What comes to mind for me is that I have seen dogs climb fences. We have dogs here that are dumped. If you have them where you are, would want more than just fence. I have seen videos of coyotes jumping pretty high.


----------



## CelestielAcres (Sep 16, 2016)

Mazerath said:


> Looking for a bit of advice that has driven my husband and I crazy. We have 2 teams of Great Pyrenees (2 females, an unaltered male, and a castrated male). One of the females is 10 months, the other dogs we've had since they were puppies and are now over 4 years. We've spent a small fortune on 6 foot, non-climb horse fencing with welded-pipe posts. We have on maybe 3 or 4 occasions had neighborhood dogs get into our pasture or woods; our dogs have befriended them, I guess, because they won't do a darn thing to chase them out, even if they start terrorizing the flock. We lost a couple of pygmy goats last fall, and long story short, after the sheriff visited, the most aggressive of these neighborhood dogs was "disposed" of. No one in our neck of the woods keeps their dogs in a yard, just lets them run wild. Now, we were heartbroken about losing those pygmy goats, because they were very tame and like puppies with us, but they weren't monetarily valuable. My Nubian goats and Suffolk sheep ARE very valuable though. What do we need to do? A llama, donkey? A different breed of dog? We love our Pyrs, all are AKC registered and have on a rare occasion had a litter of pups which was a decent bit of income, they are great with my young kids... but my flock is much more valuable to me. Any advice? We only have 3.5 acres. Thank you in advance!


I guess my question would be how are the "unwanted visitors" getting onto your property? I assume the 6ft fence is to keep the dogs in and the predators out? 

Did your dogs come from working parents? For your acreage it does seem that you are carrying too many dogs, possibly not enough job for them to do to keep their minds on the job at hand. Are they exposed regularly to other canine visitors from family and friends etc? 

Each dog can be so specific as well as the situations they are exposed to that it is hard to give ideas based on your post.


----------



## Mazerath (Dec 15, 2016)

As for the number of dogs... The property is very heavily wooded, with lots of coyote packs that come right up to the house. The house is in the middle of the property with two fenced areas, almost 2 acres each, on either side of the house. We run goats in the wooded hills and sheep in the open pasture, hence two pairs. Could probably get by with one dog in each area, it just seems like that is too few, but 4 is almost too many? The other dogs running the area have gotten in once when we had no dog in the wooded area... They dig under the fence and killed the goat. Coyotes come up even in the daylight if there isn't a dog in that paddock. We had a tree fall on the fence once and a male got in, though luckily didn't hurt anyone. We've considered the electric fence... Wasn't sure if that would prove a liability as children from the area occasionally come down to watch the livestock.


----------



## Mazerath (Dec 15, 2016)

CelestielAcres said:


> I guess my question would be how are the "unwanted visitors" getting onto your property? I assume the 6ft fence is to keep the dogs in and the predators out?
> 
> Did your dogs come from working parents? For your acreage it does seem that you are carrying too many dogs, possibly not enough job for them to do to keep their minds on the job at hand. Are they exposed regularly to other canine visitors from family and friends etc?
> 
> Each dog can be so specific as well as the situations they are exposed to that it is hard to give ideas based on your post.
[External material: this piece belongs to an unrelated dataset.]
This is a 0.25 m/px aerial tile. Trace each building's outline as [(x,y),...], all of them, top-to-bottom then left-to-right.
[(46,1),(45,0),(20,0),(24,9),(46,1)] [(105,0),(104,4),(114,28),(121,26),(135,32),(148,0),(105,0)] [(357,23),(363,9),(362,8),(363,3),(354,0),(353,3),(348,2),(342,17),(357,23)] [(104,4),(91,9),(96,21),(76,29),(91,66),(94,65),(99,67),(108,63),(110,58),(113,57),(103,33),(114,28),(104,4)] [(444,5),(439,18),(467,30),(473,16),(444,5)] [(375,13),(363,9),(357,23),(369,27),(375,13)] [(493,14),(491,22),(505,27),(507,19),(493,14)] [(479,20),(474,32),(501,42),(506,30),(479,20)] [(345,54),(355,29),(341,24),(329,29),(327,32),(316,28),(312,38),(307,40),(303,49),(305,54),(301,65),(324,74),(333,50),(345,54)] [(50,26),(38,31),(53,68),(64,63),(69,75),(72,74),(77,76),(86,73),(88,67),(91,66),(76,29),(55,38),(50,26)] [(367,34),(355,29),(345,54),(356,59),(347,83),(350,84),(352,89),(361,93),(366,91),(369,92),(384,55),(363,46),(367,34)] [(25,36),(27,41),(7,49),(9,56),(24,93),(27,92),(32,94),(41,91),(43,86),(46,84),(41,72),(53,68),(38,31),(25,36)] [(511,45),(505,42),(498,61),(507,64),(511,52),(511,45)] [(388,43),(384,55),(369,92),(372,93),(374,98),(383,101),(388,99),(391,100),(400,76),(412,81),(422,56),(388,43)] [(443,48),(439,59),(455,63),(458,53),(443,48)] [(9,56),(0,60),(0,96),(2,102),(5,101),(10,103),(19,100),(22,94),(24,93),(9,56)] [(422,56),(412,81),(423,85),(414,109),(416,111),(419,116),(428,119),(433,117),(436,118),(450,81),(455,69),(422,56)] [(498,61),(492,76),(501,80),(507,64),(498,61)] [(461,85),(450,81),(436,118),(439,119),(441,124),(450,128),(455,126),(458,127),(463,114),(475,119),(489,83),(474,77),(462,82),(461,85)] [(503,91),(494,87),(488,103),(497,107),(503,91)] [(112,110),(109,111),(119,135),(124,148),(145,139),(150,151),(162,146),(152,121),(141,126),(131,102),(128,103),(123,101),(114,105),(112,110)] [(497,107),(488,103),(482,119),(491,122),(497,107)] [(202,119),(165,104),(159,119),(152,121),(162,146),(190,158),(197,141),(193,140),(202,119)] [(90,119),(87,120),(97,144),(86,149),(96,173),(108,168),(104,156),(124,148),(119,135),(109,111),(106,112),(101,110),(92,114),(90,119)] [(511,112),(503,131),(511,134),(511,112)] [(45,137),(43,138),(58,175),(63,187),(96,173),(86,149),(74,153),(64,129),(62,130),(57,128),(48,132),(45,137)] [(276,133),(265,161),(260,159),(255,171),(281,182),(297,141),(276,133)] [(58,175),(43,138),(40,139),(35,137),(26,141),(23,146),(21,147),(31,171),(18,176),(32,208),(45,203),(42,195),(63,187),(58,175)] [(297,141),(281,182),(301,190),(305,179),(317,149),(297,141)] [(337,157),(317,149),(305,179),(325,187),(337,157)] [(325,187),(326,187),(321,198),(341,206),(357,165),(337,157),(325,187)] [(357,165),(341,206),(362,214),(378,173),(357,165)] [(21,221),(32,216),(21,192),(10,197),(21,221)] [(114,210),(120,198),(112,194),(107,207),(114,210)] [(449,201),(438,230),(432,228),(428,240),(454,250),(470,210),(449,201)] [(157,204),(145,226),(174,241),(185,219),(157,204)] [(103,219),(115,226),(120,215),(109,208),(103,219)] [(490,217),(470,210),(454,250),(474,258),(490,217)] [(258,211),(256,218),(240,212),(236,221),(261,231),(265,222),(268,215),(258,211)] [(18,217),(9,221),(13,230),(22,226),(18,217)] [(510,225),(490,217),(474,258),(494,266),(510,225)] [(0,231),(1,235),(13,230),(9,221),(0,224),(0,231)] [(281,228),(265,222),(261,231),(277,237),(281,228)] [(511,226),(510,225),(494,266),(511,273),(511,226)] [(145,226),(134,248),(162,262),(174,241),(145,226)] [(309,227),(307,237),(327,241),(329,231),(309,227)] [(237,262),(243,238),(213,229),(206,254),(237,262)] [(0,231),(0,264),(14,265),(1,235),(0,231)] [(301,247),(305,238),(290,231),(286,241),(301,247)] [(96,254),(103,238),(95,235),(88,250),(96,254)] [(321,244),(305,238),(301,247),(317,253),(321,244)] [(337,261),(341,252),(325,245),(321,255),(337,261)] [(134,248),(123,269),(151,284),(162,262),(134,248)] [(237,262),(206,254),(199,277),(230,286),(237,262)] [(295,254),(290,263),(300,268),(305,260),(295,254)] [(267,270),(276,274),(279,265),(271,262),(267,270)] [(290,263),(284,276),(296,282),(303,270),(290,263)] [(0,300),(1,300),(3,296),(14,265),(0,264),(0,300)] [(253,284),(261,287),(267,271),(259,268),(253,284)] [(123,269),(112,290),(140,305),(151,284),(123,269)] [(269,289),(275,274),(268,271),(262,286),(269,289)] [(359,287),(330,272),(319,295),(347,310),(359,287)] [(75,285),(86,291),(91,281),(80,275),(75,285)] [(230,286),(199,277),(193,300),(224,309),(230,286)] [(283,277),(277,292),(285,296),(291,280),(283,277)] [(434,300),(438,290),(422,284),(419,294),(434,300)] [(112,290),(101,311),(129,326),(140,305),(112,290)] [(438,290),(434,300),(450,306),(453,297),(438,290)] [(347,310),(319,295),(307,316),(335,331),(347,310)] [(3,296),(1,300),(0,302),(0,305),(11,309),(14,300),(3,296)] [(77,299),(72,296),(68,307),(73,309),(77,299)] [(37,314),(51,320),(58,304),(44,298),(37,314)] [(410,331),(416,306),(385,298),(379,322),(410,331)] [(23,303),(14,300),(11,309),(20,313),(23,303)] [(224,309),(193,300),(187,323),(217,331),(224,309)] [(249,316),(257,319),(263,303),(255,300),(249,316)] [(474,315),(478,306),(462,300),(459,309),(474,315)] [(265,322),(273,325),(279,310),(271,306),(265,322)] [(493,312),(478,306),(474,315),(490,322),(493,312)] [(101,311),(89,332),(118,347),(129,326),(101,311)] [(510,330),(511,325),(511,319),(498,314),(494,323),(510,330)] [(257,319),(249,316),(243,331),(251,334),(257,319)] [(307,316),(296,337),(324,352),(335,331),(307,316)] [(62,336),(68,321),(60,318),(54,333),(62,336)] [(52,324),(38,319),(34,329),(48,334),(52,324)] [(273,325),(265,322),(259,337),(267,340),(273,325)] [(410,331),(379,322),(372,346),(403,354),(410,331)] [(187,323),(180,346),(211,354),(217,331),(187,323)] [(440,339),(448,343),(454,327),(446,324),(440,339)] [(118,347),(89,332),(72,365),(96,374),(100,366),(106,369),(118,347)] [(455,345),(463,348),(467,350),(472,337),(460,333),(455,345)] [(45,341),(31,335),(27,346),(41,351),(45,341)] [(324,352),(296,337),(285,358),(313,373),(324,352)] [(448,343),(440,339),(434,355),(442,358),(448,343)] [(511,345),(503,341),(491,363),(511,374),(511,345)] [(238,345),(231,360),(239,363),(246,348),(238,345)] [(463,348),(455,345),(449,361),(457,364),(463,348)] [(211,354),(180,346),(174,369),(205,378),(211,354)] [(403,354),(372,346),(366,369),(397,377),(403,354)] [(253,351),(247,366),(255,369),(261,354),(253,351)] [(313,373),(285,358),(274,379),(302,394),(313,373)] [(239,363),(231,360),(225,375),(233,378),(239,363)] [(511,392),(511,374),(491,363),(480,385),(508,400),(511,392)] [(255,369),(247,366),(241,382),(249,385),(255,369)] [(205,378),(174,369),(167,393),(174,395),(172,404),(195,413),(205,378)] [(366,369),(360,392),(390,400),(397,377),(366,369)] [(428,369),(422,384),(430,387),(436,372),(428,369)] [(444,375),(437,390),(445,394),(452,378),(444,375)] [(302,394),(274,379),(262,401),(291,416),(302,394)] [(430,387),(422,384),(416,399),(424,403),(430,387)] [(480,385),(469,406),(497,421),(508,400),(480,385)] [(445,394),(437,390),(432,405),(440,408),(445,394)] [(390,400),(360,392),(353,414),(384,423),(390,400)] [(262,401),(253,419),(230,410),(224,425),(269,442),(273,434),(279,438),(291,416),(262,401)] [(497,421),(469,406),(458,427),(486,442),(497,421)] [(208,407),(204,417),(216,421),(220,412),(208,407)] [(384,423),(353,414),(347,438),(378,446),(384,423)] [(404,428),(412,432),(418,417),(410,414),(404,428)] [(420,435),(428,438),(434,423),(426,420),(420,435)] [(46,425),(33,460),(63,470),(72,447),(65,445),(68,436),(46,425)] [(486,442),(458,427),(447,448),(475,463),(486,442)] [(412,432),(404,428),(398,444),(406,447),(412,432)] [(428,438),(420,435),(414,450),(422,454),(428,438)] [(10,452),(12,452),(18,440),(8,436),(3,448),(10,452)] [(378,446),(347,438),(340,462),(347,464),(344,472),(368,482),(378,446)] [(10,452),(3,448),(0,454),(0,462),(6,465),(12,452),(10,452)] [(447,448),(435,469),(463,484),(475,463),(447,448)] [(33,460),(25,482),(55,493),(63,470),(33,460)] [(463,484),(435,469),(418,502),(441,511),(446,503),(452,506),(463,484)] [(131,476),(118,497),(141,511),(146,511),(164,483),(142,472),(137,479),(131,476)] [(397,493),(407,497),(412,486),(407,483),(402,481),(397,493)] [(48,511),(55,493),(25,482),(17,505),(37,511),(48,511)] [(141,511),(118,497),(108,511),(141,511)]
And yes, all did came from working parents who were on acreage with cattle. We rarely have visitors, and none bring dogs. Thank you for taking time to answer!


----------



## motdaugrnds (Jul 3, 2002)

Mazerath, as you obviously know you have quite a problematic situation to deal with, i.e. with neighborhood dogs permitted to run freely over the countryside. Do you not have some type of Animal Control Department in your area? (Here if a dog makes a nuisance of itself and is reported, it gets picked up by Animal Control, which is quite a deterrant to its running freely again.)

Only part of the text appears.